The spoon is no longer functioning as the thing it once was. It has moved away from utility and toward becoming an artifact. Something recovered rather than used. Something that feels like evidence from a world people half understand.
The next step will likely involve multiplication. One spoon is read literally. Many spoons begin to lose their immediate identity and become something larger, stranger, and more opposing. Repetition changes the emotional weight of an object. A single item can feel personal, but repetition creates ritual, architecture, even menace.
That is where the work begins to move toward ideas of liminality and cosmic horror.
Not horror in the traditional sense of monsters or violence, but horror through scale, ambiguity, and uncertainty. The fear of encountering something that clearly has meaning while being unable to fully understand it. The artifact should feel as though it belongs to a system that exists just outside human comprehension.
A major influence on this thinking is Stalker. What interests me about Stalker is not simply its aesthetic, but the way it treats environments and objects as spiritually charged. The Zone never explains itself completely. Its power comes from uncertainty. Objects feel important without becoming symbolic in an obvious way.
That is what I want this work to become.
The piece itself cannot be obvious. If the audience immediately understands it, then something is lost. I want it to sit in a space between recognition and uncertainty — familiar enough to trigger memory, but transformed enough to feel displaced from reality.
The environment where the object is photographed or installed matters just as much as the object itself. I am still searching for that liminal space, the place that speaks the same language as the artifact.

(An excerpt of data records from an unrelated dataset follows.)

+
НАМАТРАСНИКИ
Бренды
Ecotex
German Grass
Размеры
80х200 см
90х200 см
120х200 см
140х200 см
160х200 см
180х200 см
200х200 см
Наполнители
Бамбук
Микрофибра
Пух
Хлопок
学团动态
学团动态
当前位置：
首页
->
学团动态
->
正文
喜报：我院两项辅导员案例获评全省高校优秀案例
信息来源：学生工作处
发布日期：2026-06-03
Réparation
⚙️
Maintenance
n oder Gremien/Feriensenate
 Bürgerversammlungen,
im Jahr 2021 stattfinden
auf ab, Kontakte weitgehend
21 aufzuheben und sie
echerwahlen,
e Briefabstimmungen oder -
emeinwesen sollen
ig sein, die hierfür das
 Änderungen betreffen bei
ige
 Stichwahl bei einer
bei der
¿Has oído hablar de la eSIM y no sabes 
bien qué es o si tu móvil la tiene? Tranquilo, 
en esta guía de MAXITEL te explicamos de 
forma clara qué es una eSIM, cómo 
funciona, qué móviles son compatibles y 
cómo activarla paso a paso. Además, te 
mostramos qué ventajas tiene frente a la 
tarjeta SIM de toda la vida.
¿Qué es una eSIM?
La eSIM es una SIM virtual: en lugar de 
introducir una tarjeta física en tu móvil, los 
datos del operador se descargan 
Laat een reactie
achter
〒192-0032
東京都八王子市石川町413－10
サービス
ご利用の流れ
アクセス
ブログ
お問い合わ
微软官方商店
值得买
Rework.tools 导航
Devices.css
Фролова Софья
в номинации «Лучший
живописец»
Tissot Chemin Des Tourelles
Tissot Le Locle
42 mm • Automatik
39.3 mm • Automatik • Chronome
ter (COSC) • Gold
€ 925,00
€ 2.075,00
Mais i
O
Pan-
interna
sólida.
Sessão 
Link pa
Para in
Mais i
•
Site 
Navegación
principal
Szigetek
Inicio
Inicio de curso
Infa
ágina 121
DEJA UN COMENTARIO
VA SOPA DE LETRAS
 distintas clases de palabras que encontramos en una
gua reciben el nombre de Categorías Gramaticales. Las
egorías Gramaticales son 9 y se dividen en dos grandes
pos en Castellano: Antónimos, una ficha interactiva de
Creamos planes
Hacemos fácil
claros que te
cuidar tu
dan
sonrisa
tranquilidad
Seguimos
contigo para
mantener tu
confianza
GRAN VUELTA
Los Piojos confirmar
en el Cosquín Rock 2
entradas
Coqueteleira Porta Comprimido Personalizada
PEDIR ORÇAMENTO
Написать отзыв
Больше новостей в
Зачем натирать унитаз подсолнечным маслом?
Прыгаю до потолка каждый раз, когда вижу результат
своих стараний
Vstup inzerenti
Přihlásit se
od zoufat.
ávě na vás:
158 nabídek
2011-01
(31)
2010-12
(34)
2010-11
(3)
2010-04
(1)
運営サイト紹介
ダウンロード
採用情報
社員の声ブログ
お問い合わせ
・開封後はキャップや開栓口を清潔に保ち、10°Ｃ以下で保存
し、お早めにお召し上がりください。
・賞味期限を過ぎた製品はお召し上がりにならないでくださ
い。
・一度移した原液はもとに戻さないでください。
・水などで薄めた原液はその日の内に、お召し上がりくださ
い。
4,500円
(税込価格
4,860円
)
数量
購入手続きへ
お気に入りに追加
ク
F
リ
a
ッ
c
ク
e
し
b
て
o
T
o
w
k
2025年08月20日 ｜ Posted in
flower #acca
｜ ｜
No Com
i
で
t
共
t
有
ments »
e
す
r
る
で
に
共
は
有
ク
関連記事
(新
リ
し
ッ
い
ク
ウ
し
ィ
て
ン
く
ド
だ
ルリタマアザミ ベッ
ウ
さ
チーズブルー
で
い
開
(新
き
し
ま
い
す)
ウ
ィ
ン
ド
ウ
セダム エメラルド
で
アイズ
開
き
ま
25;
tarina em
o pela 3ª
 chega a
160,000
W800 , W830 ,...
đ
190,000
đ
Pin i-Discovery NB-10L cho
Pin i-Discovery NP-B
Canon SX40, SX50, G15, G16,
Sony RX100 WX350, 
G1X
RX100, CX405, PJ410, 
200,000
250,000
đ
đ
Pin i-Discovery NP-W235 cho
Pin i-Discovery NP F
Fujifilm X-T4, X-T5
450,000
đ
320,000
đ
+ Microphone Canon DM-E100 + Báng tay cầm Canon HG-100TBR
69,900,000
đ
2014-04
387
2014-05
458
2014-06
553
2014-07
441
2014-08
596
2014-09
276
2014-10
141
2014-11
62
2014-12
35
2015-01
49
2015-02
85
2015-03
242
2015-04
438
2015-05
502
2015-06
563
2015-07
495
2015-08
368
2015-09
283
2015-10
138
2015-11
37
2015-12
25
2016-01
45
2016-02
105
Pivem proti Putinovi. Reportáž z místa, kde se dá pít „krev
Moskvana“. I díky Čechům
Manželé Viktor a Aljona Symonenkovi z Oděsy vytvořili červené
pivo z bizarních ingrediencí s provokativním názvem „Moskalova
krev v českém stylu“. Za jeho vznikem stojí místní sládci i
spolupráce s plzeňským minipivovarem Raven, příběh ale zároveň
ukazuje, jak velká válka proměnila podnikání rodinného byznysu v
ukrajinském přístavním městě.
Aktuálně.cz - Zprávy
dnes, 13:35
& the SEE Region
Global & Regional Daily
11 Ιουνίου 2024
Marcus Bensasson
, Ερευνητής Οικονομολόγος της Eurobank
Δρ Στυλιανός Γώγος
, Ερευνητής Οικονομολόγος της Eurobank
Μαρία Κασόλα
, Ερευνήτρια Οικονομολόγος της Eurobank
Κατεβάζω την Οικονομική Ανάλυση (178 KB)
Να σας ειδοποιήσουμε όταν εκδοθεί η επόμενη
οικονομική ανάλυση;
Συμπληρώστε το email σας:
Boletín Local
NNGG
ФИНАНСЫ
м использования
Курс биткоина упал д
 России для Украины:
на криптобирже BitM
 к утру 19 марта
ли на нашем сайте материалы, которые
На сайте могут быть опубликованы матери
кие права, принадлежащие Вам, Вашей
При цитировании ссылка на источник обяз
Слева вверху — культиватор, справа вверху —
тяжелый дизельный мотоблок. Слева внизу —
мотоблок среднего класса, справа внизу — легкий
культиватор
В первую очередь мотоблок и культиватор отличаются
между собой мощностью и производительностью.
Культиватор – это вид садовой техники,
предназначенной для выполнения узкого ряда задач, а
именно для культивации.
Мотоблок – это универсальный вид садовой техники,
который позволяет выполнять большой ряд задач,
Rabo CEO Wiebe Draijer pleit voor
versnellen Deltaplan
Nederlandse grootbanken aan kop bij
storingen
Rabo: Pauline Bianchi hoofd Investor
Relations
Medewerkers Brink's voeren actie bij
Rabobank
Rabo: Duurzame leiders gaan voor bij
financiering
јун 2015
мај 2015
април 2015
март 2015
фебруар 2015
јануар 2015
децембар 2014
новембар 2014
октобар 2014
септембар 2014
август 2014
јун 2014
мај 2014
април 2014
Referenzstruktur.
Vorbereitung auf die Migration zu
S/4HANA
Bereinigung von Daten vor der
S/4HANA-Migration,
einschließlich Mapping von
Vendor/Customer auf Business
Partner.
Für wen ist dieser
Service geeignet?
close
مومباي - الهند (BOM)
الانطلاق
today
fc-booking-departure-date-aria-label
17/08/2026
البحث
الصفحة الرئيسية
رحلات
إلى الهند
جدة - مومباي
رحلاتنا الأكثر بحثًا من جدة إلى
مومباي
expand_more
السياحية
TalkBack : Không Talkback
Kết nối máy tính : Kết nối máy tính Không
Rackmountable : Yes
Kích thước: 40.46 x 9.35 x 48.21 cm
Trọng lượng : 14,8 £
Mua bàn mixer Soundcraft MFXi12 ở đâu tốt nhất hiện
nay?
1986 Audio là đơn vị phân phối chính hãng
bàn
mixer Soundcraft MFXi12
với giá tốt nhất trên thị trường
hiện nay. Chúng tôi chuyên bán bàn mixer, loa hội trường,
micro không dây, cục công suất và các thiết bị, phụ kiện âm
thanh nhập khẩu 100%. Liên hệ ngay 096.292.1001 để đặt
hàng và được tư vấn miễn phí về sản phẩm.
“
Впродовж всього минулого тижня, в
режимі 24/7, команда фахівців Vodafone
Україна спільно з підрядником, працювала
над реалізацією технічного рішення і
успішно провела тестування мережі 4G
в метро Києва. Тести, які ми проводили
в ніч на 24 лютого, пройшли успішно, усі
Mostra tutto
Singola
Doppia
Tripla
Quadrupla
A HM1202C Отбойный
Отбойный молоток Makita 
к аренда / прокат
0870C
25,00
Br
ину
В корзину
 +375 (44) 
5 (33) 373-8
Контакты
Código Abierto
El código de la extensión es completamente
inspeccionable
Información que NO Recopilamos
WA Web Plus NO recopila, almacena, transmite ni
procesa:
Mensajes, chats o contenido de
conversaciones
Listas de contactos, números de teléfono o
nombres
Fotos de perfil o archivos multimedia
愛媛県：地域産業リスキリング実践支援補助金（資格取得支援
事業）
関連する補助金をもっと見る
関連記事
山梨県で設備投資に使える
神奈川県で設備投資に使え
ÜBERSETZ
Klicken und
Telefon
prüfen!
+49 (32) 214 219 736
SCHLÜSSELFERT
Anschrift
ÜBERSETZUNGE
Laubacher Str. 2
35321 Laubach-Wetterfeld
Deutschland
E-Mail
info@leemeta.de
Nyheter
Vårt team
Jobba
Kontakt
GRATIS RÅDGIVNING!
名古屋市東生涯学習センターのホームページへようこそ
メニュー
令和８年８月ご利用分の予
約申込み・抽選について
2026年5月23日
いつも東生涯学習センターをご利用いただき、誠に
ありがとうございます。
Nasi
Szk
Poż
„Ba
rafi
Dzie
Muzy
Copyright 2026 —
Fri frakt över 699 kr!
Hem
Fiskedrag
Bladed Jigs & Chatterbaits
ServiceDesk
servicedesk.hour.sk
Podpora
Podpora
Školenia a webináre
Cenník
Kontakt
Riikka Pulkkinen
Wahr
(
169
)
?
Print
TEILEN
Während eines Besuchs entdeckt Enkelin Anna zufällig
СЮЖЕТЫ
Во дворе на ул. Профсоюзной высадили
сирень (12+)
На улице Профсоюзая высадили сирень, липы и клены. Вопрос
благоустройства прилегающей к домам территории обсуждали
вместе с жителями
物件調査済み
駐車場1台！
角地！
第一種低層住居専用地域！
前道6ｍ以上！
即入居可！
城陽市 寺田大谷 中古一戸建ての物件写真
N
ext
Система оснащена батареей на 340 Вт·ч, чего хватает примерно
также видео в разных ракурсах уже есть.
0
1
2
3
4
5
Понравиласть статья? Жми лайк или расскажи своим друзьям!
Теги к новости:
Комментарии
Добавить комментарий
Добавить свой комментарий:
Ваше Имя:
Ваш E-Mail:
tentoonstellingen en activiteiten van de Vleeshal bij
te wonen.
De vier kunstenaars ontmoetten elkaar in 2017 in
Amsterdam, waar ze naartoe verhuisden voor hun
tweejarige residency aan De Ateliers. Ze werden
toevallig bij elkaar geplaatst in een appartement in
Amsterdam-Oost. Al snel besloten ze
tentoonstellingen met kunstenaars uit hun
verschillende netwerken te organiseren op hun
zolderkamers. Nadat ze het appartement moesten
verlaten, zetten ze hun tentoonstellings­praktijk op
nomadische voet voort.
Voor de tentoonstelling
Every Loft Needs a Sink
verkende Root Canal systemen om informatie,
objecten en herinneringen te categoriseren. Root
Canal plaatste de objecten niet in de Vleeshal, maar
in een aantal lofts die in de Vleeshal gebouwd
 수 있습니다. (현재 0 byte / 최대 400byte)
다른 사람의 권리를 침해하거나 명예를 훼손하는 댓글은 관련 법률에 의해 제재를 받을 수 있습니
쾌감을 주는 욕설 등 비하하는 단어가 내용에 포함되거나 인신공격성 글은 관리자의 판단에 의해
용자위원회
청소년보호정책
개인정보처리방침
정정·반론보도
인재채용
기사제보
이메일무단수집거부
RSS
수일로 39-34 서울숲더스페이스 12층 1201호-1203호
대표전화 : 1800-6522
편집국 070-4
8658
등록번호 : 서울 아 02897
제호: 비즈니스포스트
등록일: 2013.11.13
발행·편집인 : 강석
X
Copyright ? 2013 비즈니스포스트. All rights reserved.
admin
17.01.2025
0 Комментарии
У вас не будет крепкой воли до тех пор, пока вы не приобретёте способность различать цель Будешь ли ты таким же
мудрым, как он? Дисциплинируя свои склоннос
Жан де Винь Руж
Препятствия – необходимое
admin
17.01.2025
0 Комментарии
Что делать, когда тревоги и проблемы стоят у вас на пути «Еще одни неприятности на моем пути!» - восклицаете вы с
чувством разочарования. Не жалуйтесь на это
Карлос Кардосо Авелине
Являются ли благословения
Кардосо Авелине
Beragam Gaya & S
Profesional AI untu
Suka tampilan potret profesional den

Not dramatic spaces, but abandoned or transitional ones:empty corridors,underpasses,industrial edges,flood channels,storage rooms,dead shopping spaces,mist-covered woodland,sodium-lit car parks in the early hours of the morning.
Places where time feels interrupted.
In many ways the work connects back to the idea that we are all stalkers moving through the world. Searching, navigating, surviving, interpreting signs we barely understand. Carrying objects, memories, and systems with us without fully knowing what they mean anymore.
The spoon becomes part of that journey.
Not a tool.Not a symbol.A relic.
Something left behind.Something recovered.Something waiting to be interpreted.